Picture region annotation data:
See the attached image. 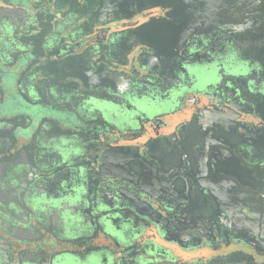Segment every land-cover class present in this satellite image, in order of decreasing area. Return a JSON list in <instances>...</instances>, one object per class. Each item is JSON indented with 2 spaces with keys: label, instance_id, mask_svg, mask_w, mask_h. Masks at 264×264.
I'll return each mask as SVG.
<instances>
[{
  "label": "flooded vegetation",
  "instance_id": "1",
  "mask_svg": "<svg viewBox=\"0 0 264 264\" xmlns=\"http://www.w3.org/2000/svg\"><path fill=\"white\" fill-rule=\"evenodd\" d=\"M0 264H264V0H0Z\"/></svg>",
  "mask_w": 264,
  "mask_h": 264
},
{
  "label": "water",
  "instance_id": "2",
  "mask_svg": "<svg viewBox=\"0 0 264 264\" xmlns=\"http://www.w3.org/2000/svg\"><path fill=\"white\" fill-rule=\"evenodd\" d=\"M8 7H10V6H8ZM31 57H33V55H30ZM25 62V61H24ZM19 67H21L22 66V63H20L19 65H18ZM12 76H14V73H13V71H9L8 73H4L3 75H2V79H4V82H5V84H6V86L8 87L9 85H11V81H12ZM24 133H22V135H23Z\"/></svg>",
  "mask_w": 264,
  "mask_h": 264
}]
</instances>
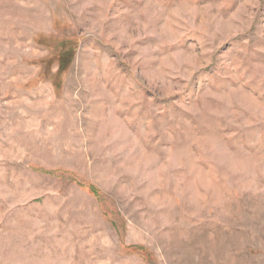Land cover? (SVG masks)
Listing matches in <instances>:
<instances>
[{"label":"rangeland","instance_id":"1","mask_svg":"<svg viewBox=\"0 0 264 264\" xmlns=\"http://www.w3.org/2000/svg\"><path fill=\"white\" fill-rule=\"evenodd\" d=\"M0 264H264V0H0Z\"/></svg>","mask_w":264,"mask_h":264}]
</instances>
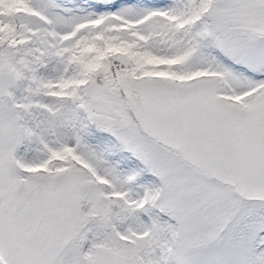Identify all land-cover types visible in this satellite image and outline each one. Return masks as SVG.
I'll list each match as a JSON object with an SVG mask.
<instances>
[{
    "label": "snow or ice",
    "instance_id": "snow-or-ice-1",
    "mask_svg": "<svg viewBox=\"0 0 264 264\" xmlns=\"http://www.w3.org/2000/svg\"><path fill=\"white\" fill-rule=\"evenodd\" d=\"M0 264H264V0H0Z\"/></svg>",
    "mask_w": 264,
    "mask_h": 264
}]
</instances>
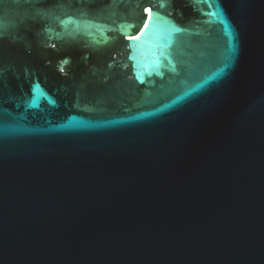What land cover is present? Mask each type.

SHORT PROBLEM:
Copy out the lines from the one containing "Identify all land-cover" through the end of the records, leaving the pictures out.

RESULT FOR THIS TASK:
Identify all land-cover types visible in this satellite image and outline each one. Return masks as SVG.
I'll list each match as a JSON object with an SVG mask.
<instances>
[{
    "label": "snow or ice",
    "instance_id": "snow-or-ice-1",
    "mask_svg": "<svg viewBox=\"0 0 264 264\" xmlns=\"http://www.w3.org/2000/svg\"><path fill=\"white\" fill-rule=\"evenodd\" d=\"M0 264H264V0H0Z\"/></svg>",
    "mask_w": 264,
    "mask_h": 264
}]
</instances>
What land cover is present? Mask each type.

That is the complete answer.